One cannot expect a teenage diarist from the 1960’s to care one iota for political correctness, and terms that are taboo today were acceptable in 1969. There is a lot of sexual violence in Yorkville Diaries, especially gang rape which goes by another vulgar name. Assault of students by teachers is also written about, and Leo isn’t talking about rapping of the knuckles. One realizes why Leo rarely spends any time in school. A teen who doesn’t go to school might be prone to spelling errors and poor grammar; fortunately the merciless editor in me knows when to withhold his blue pencil. Leo, for example, always misspelled Ukranian (when describing local immigrant communities).

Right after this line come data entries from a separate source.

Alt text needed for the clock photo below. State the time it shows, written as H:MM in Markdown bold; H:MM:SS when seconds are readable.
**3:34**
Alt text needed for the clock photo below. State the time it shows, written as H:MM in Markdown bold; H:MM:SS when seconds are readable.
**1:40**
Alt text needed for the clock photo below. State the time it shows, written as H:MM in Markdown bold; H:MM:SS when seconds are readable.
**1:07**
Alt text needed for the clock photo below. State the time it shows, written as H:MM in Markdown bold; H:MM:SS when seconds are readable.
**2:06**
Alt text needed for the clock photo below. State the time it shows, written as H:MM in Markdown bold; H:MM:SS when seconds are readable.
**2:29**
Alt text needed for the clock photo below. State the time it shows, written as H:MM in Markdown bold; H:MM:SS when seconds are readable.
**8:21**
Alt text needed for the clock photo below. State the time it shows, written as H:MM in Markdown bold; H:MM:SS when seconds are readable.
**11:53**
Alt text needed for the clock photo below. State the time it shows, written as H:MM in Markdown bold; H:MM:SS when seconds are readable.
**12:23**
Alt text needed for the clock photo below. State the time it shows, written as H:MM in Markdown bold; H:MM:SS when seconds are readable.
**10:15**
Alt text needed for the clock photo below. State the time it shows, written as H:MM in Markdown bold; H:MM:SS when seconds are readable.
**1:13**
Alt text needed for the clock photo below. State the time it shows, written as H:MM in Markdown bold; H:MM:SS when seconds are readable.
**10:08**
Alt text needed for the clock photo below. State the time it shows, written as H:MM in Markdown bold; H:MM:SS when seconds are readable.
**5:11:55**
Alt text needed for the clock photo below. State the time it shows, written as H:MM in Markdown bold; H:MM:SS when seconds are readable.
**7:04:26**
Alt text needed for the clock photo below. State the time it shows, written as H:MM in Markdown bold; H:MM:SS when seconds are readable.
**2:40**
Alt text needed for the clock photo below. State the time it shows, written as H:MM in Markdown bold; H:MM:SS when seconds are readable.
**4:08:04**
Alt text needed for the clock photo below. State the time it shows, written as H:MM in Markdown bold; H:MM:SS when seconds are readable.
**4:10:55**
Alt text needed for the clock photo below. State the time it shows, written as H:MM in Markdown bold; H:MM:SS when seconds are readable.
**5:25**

I laughed aloud at the next entry from May 1969. Leo and his friends sure had a lot of fun pulling pranks in downtown Toronto. Here is one such episode:
“This afternoon I was poking around Simpsons looking for a pair of shoes when I crashed into Nadia and her new pal Nancy. They were pushing an empty wheelchair. Nadia said to hop in and I did. Might as well travel in style. And Simpsons’ wheelchairs sure are style. They’re big and old and wooden and the chair back is maybe four feet high. There’s wide, polished oak sidearms for you to rest your elbows. I sat back looking invalid while Nadia told everybody in hearing how I was weak with food poisoning and ready to throw up any second. Sure got the shoppers out of the way fast. After ten minutes of watch out, here he comes looks, I gave up the chair to Nancy. Right away she and Nadia went into this act where Nancy performs retarded; slurred voice, rolling her head, spastic hand gestures and everything. And the whole time Nadia’s yelling: ‘I hate you, Nancy! Why aren’t you normal? You’re a nuisance! I have to take you everywhere with me.’
“Very uncool Nadia. People were staring hard at us, some muttering under their breath. Of course the whole time Nancy was yelling in retard voices: ‘Nay-ay-dee-ah! Nay-ay-dee-ah! Nay-ay-dee-ah!’
“The crowd was ready to lynch us.”
Lyons wrote about real Toronto locations and gave authentic addresses. Sadly, hardly anything from the Toronto of fifty years ago survives today, although I have my own memories of the CBC studios on Jarvis Street and the record stores on Yonge. Leo’s rooming house on 305-307 Mutual Street still survives.
Yorkville Diaries ends shortly after September 13, 1969, the date of the Toronto Rock ‘N’ Roll Revival concerts at Varsity Stadium. As a Beatles fan I am well aware that John Lennon and the Plastic Ono Band performed at this rock festival, so I was most interested in reading Leo’s perspective being there. And if Lyons himself was not in attendance, he sure made the entire concert experience, with Chicago (Transit Authority), Jerry Lee Lewis, Alice Cooper, Bo Diddley, Chuck Berry, Gene Vincent, Little Richard and the Doors seem eyewitness believable. Lyons took artistic licence in stating that Lennon closed the show, when in reality the Doors were the final act. As a fan of the vocal stylings of Yoko Ono, I could not help but snicker at Leo’s impressions of Ono’s two songs at the Revival, but she did not sing them while shrouded inside a large bag.
Two favourable book reviews are featured on the back cover of Yorkville Diaries. Peter Gault wrote “A superlative debut for a Canadian author who is here to stay.” Lyons himself wrote at the end of the diaries that “The characters in these pages will appear in future stories.” I will look for Lyons’s later works Brown Rice and Clara to find out what happened to Leo.